I did not know the language, but I knew the feeling of separating my mind from my body. Growing up as a child, I didn’t understand my otherness until society put labels on me. As a biracial person growing up in heavily white-dominated suburbs, I did not have friends of my ethnicity or socioeconomic status. “Tomboy” came up a lot, and I carried the term like a shield, defending myself and my behaviors from the binary complex. My femininity became a splinter, a biological weakness, a reason for my deficiencies as a person, my lack thereof. If I made a mistake, it was my feminine mistake. My personhood was not celebrated but condemned to conformity. I molded my being to meet the needs of others, to spread my heart and legs for validation. How good could I be as a person if not as a woman? I quickly learned to reach beyond my skin and let other parts of me grow while I left my body behind.
Even as I share my truth to family friends who knew me before my transition, “That I knew I was trans but didn’t know what it meant,” I’m denied the validation of my phases and discoveries.
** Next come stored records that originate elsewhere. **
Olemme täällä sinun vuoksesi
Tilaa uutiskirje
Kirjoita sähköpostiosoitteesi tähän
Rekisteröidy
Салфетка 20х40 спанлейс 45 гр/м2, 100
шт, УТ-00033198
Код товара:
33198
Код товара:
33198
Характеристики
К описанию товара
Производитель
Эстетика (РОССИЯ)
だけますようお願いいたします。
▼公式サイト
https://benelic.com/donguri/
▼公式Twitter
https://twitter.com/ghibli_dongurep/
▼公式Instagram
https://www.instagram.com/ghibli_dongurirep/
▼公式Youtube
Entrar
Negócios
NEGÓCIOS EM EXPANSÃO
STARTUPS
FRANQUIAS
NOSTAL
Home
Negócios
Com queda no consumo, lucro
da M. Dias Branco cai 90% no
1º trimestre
I catch myself holding my tongue when, “You were always feminine as a child, you didn’t have problems until ______, You were never a tomboy,” spills out of their mouth. For me, I saw myself as the boy I’ve always been except when I looked in the mirror. Of course, you only validate the femininity that you yourself imposed on me; I was the one living it, you were a bystander.
I know they come from a good place, that their worry comes from the unknowingness of transcending the body. They have faced gender differences in a territory that has always existed visibly: man vs. woman, girl vs boy. I know they are not at a place to consider my otherness as our togetherness. I am still the experimented experimenting.
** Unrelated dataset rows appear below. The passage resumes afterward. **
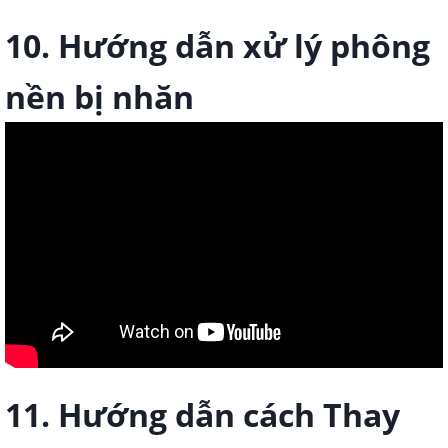
10. Hướng dẫn xử lý phông
nền bị nhăn
11. Hướng dẫn cách Thay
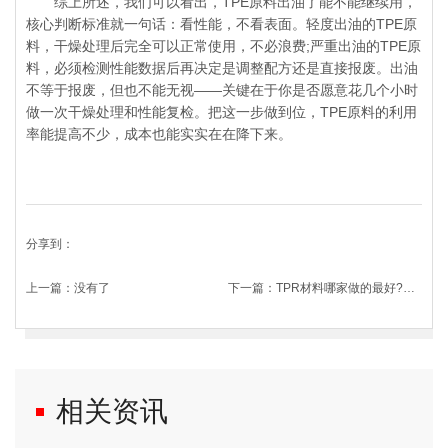
综上所述，我们可以看出，TPE原料出油了能不能继续用，
核心判断标准就一句话：看性能，不看表面。轻度出油的TPE原
料，干燥处理后完全可以正常使用，不必浪费;严重出油的TPE原
料，必须检测性能数据后再决定是调整配方还是直接报废。出油
不等于报废，但也不能无视——关键在于你是否愿意花几个小时
做一次干燥处理和性能复检。把这一步做到位，TPE原料的利用
率能提高不少，成本也能实实在在降下来。
分享到：
上一篇：
没有了
下一篇：
TPR材料哪家做的最好?老采购的答案只有一个
相关资讯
I didn’t know what trans was until I heard about Laverne Cox and her incredible story as an 8th grader. There was a name for the experiences that the world was denying me of my whole life. I saw transness as the missing key. It was not about being a man but being in a body that made sense. For many months, I struggled in confusion and fear of the person I was and who I was becoming. I knew it meant my entire life would change, that I would lose some people to get to be me. I found comfort in imagining myself with a flat chest and beard, excited for the changes that starting testosterone would bring. I would choose a name to speak with intention in every letter, the curves of my cursive to echo against hate. I like the way that Gregory is spelled. I like the way it feels on me.
For the LGBTQ kids that I support now, I wanted my actions to match the strength of my name. I want the old lady to say, “Thank you young man,” when I open the door for her. Even now, I love my gender nonconformity. I used to see being trans as escaping your starting point instead of allowing the wholeness of you to exist. It wasn’t that I hated being female, but I hated that the world chose what being in a body means. Someone could still be female and get top surgery or be a trans man and still be feminine. I see gender now as being beyond the physical self, knowing how much more you are. My femininity was a weapon against me, and now I love the pieces I crushed. I love my current non-binary-ness.
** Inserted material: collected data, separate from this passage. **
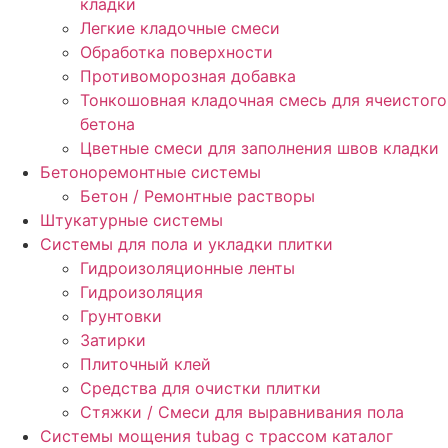
кладки
Легкие кладочные смеси
Обработка поверхности
Противоморозная добавка
Тонкошовная кладочная смесь для ячеистого
бетона
Цветные смеси для заполнения швов кладки
Бетоноремонтные системы
Бетон / Ремонтные растворы
Штукатурные системы
Cистемы для пола и укладки плитки
Гидроизоляционные ленты
Гидроизоляция
Грунтовки
Затирки
Плиточный клей
Средства для очистки плитки
Стяжки / Смеси для выравнивания пола
Системы мощения tubag с трассом каталог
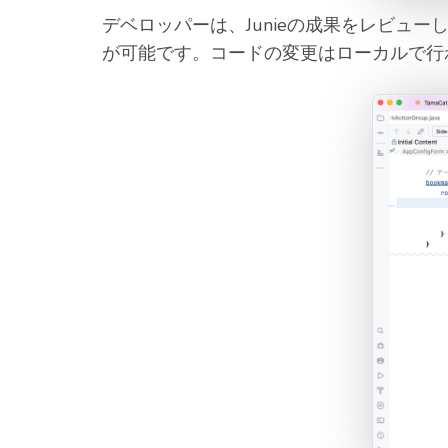
デベロッパーは、Junieの成果をレビュ
が可能です。コードの変更はローカルで行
My goal is to make space for all the parts I’ve abandoned, and to forgive myself for spending years trying to erase my existence. My coming out experience, like it is for many, was met with rejection, shame, abuse, and being cast out of the family. It was very clear that my existence was a threat to the established order, personally and politically. Self-harm and suicide attempts couldn’t stop me. I see now that the pain I experienced in growing up was a reaction to abuse in my environment. It was not my fault. I carry the subconscious traumas of all the grandparents before me, but I’m the cycle breaker here to change everything. Only now do I see that I am you and you are me. My heart expands the consciousness of the collective. I don’t see anything about my gender as a weakness, or anything else about me. Being trans is not a symptom. My love is a venom worth the bite. I want to hold my transness like a bird with a broken wing, a sacred offering in need of tender love.